Sunday, May 5, 2013

Cary Distance Festival 10k

I signed up for this race a few weeks ago since the 10k distance is kind of rare around here and you couldn't beat the $15 price tag. Other than that I really had no investment in this race. I wasn't planning on running hard because my foot has been bothering me since the Tar Heel 10 Miler. In an effort to let it heal, I have not been running too much since then. Since I was treating this as nothing more than a mid-distance training run, I didn't wake up with my usual pre-race excitement.

It didn't help that it was cold and windy and just....cold. (North Carolina is getting a little grumpy lately since we haven't seen the sun in about 2 weeks.)  I briefly considered bailing for a hot coffee and some breakfast.

I met Bang at the start and we sat in the car as long as we could to stay warm. By the time we got to the start line I had committed to my two main goals of the race:

1) Stick with Bang. She is much better than I am at consistant splits. I've already mentioned several times here that in races I have two paces - asshole and walking. I have to really work on pacing myself.

2) Commit to doing the entire race through the Galloway method. This is pretty much an extension of goal #1. I've been doing long runs with Bang at 4:1 intervals - meaning run for 4 minutes, walk 1 minute. I'll probably have another post on this sometime soon as I experiment more with it. But I've seen people have great success with Galloway and I'm becoming convinced that this may be the right thing for me as I look ahead to the Fall. But I digress...

This was definitely the smallest race I have ever done, with only 124 people running the 10k (and about  220 running the 5k). There was no starting gun or horns, just some dude saying "Go!". We set off running our first interval pretty strong. In fact the entire first mile went pretty well, clocking in at under 11:00, which is usually a decent effort for me without the walk breaks. I was digging that.

Towards the end of the second mile there was a good downhill and I started to pull away and run at my "a-hole pace" even when I knew it wasn't in my race plan and that it would be hard to maintain with the rolling hills that made up the rest of the course. What happened next is predictable: I wore myself out within the next mile. Mile 4 ended up being my slowest and most painful. I reminded myself of my game plan and set myself back on track.

The last two miles were a real mental struggle for me. Even though I had originally set out to run this race "easy", by the time I was a couple of miles into it I was ready to give it everything I had. Since the later part of races is where it all tends to fall apart for me, I wanted to not give up and finish strong. I was excited to see at mile 5 that, barring catastrophe, I could PR.

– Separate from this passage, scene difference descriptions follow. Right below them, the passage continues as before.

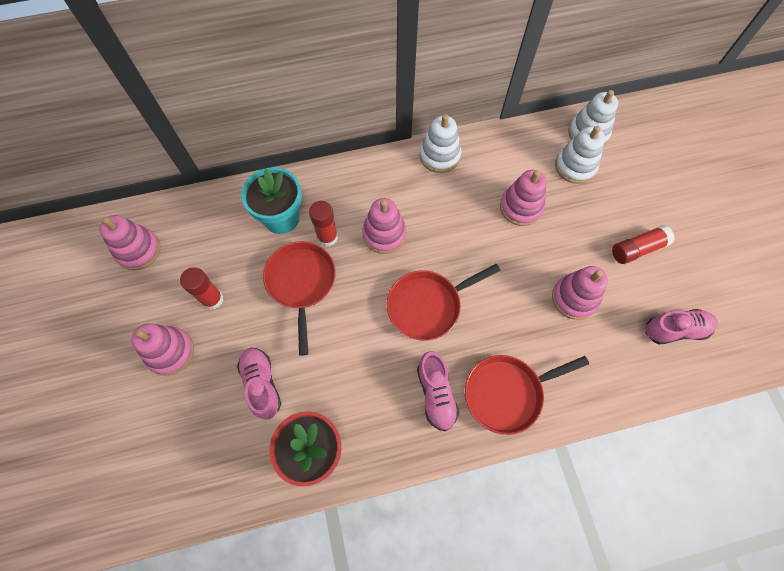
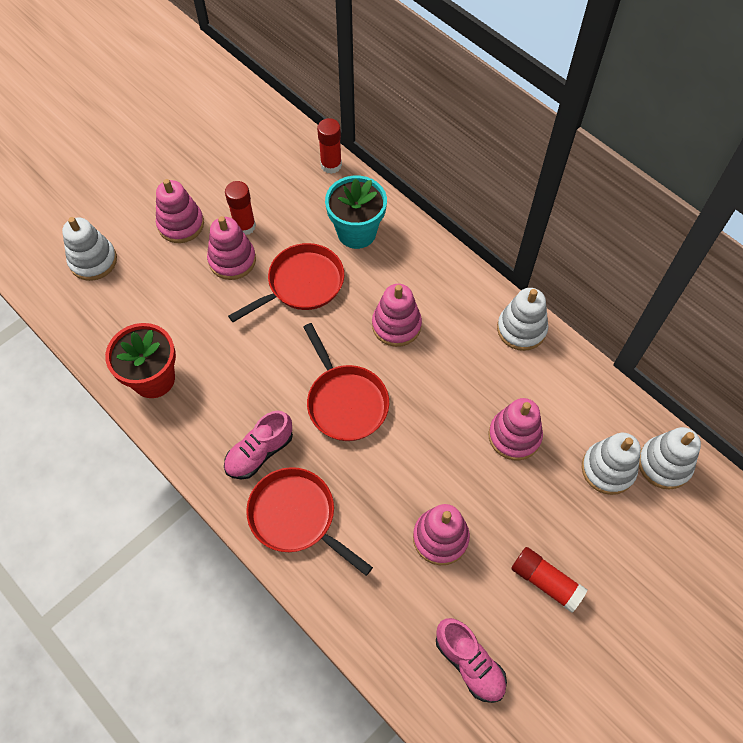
camera: 60 degrees right, 5 degrees down
pink stacking toy [99,215,160,270] -> pink stacking toy moved to [207,216,256,280]
pink shoe [237,348,281,420] -> none
red glue stick [309,201,338,247] -> red glue stick moved to [317,118,342,174]
red pan [387,264,501,341] -> red pan turned 150 degrees counterclockwise [303,323,389,441]
none -> white stacking toy [62,217,117,281]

I kept it in my mind to keep Bang in my sights and just finish. I'm so glad she was there. If it weren't for her I would have definitely phoned in the last mile and been pissed at myself in the end. Having her with me gave me the motivation I needed to push past the point of being uncomfortable.

I crossed the finish line with an official time of 1:07:47, which is a minute and a half PR.

Mostly, I am proud of this race. My splits were way more consistant than they usually are. Also, I wasn't as afraid of the hills as I have been in the past. (Insanely hilly long runs are paying off, I do believe).  However, I didn't trust my plan from the beginning and fell apart for a couple of miles. Luckily I was able to get back on track and get myself right again. All in all, it was  great race to see the progress I have made and it let me know what I need to be working on for my next big goal race this Fall.